Lucky’s illness in July was a true wake up call to the thought our family had been suppressing for a while—no 13-year old dog can live forever. And, since July, Lucky has already developed some new conditions which hamper his walking and proprieception. Thus, we have seen Dr. Hunt again, and even consulted with the Hospital’s neurologist.
Without a doubt, though, Lucky’s still got his “mojo.” Among other activities, including sleep, Lucky loves to eat, to smell (which I’ve come to equate with reading), to wag his tail, to keep himself and his habitat clean, to bark at our long-suffering but good-natured mailman.
Family dogs are part of a family’s legend. I had Suzie growing up, my husband had Frisky, my father had Trixie in 1925 and my mother had Brownie in 1935. Already a legend in his lifetime, Lucky has been the “mayor of Glenview Road,” observing and watching the street from his favorite spot on our front porch. Over the years he has made his way to a neighbor’s kitchen, (she didn’t mind), across the street to a neighbor’s pool party, (she did mind), and to his friend Molly’s house a few doors down for nighttime visits (My friend Marge was glad to see him).

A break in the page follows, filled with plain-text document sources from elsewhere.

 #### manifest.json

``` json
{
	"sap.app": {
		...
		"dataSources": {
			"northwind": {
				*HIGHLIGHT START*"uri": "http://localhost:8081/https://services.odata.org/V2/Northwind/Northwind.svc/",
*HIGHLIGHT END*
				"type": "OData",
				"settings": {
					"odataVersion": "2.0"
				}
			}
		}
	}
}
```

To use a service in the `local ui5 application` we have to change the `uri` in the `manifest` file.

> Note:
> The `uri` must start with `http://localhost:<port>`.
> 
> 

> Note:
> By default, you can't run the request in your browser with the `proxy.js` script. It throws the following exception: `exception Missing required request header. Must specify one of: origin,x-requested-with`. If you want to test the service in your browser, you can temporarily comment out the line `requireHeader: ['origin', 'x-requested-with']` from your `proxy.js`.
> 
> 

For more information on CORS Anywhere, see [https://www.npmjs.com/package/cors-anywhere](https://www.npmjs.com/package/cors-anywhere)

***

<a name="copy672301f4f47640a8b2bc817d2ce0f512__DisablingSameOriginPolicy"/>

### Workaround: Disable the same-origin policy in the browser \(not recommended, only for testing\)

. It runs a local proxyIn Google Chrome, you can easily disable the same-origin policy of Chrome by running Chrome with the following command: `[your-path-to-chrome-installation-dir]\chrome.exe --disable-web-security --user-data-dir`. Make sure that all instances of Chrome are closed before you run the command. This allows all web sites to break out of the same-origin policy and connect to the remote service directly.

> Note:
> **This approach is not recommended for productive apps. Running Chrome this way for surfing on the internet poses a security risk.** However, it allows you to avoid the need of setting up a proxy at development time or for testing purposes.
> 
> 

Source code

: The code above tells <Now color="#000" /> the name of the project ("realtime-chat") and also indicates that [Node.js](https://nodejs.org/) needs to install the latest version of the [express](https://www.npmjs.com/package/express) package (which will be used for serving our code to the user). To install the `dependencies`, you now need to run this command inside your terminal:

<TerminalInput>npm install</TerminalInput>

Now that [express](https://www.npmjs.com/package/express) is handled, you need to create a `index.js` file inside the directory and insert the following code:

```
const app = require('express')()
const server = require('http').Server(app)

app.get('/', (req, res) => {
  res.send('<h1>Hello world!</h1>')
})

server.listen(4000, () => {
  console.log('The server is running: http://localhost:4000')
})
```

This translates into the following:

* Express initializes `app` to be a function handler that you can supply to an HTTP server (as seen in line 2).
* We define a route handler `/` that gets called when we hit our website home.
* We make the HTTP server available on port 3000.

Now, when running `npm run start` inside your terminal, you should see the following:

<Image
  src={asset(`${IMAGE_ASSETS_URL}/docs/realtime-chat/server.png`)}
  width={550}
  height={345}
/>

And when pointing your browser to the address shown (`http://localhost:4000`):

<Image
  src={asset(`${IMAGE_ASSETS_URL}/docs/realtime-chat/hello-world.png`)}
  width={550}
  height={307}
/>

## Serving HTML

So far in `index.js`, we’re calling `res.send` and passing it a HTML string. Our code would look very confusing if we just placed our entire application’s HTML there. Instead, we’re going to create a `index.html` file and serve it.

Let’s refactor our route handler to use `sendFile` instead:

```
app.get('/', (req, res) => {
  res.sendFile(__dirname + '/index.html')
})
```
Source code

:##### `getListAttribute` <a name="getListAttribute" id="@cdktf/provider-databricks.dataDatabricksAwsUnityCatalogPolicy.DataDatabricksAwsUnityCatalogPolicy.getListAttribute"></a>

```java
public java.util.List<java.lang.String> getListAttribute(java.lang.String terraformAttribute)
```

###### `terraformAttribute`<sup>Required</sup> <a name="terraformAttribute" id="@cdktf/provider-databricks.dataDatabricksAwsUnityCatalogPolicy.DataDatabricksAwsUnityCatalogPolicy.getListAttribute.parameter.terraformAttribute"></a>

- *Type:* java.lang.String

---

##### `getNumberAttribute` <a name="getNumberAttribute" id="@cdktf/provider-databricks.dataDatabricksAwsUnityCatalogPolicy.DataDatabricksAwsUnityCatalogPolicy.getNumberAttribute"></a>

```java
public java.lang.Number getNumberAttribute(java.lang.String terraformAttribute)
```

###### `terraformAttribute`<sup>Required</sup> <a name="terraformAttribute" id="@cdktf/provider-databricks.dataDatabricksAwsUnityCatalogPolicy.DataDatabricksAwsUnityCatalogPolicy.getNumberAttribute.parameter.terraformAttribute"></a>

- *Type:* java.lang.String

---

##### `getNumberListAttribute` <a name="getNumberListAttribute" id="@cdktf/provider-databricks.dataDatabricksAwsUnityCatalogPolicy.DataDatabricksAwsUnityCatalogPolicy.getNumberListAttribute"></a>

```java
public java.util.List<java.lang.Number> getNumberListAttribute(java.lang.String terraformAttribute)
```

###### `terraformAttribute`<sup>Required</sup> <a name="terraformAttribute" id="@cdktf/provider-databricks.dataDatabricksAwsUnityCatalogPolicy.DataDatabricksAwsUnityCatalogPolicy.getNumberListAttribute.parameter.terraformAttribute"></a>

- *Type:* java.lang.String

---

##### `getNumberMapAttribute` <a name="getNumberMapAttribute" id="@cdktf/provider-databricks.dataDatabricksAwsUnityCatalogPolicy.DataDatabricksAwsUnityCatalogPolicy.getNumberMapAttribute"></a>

Talking with people about their older dogs and end of life experiences is not easy. Tears well up in peoples’ eyes as they remember their dogs and their last years or final days. I hope nature will be kind to Lucky and our family. I hope he will neither suffer pain nor the indignity of old age.
Right now, though, I am grateful for his presence. For all the years of love and pleasure he has given us. For all of the sitters who have cared for him and walked him when we couldn’t. For the South Mountain Reservation where he has pranced and sniffed like the athletic hunting dog he is. If you love your pet, I am sure you have similar feelings of gratitude, too.
This year, I hope you enjoyed your Thanksgiving feast and your dog enjoyed the table scraps. I know Lucky did.